Сухо щелкнул выстрел. Немец в неловком удивлении повел руками от автомата, разворачиваясь всем корпусом, будто намереваясь в следующую секунду шагнуть назад, в проем двери, и осел ватным тюком. Кутушкин увидел, как заметались фигурки в глубине пристройки, взлетели суматошливые переговоры, а оглянувшись назад, отметил — Костя Макарычев скользил вниз. И уже покойно, даже отторженно, как о пустячном, невесть о каком огорчении подумал: «Не вышло, вишь ты, по задумке, но… посмотрим! Вот тока с хозяйкой беды не стряслось бы…»

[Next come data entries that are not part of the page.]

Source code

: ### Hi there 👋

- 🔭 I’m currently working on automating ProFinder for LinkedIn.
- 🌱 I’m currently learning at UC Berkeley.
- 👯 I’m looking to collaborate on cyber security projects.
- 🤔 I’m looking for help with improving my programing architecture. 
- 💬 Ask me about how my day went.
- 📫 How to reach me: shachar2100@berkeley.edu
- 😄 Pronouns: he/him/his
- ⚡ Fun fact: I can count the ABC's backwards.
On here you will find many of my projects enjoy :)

И тотчас — две автоматные очереди полоснули из глубины дверного проема.

ГЛАВА ПЯТАЯ

1

Утро в Беловодье затевалось пасмурным; хмурые облака сбивались за Иртышом, за Змеиной горой, точно бы сходились там в бурую сплошную громаду, отстаивались, чтоб в срок высеять на землю уже не дождь, а первый снежок, — ждали лишь, чтоб земля окончательно подошла, вылудилась, закостенела под заморозками и стылыми низовыми ветрами, какие настырничали, злее срывались из-за «камня». И земля уже подходила — леденела, отзывалась под ногами гулкой твердью. И потому, верно, Джигартанян, за которым заехали Андрей Макарычев, начальник снабжения комбината Белоусов и секретарь комитета комсомола Саша Карнаухов, оказался при полном зимнем параде: в пальто с каракулевым воротником, цигейковой шапке; тщательно выбритый, он источал на холодном ветреном воздухе сладковатый запах цветочного одеколона. Должно быть, и это праздничное одеяние, и приглашение, по случаю которого за ним заехали на «эмке», сразу возвысили директора перевалочной базы в собственных глазах, — он вел себя солидно, с достоинством.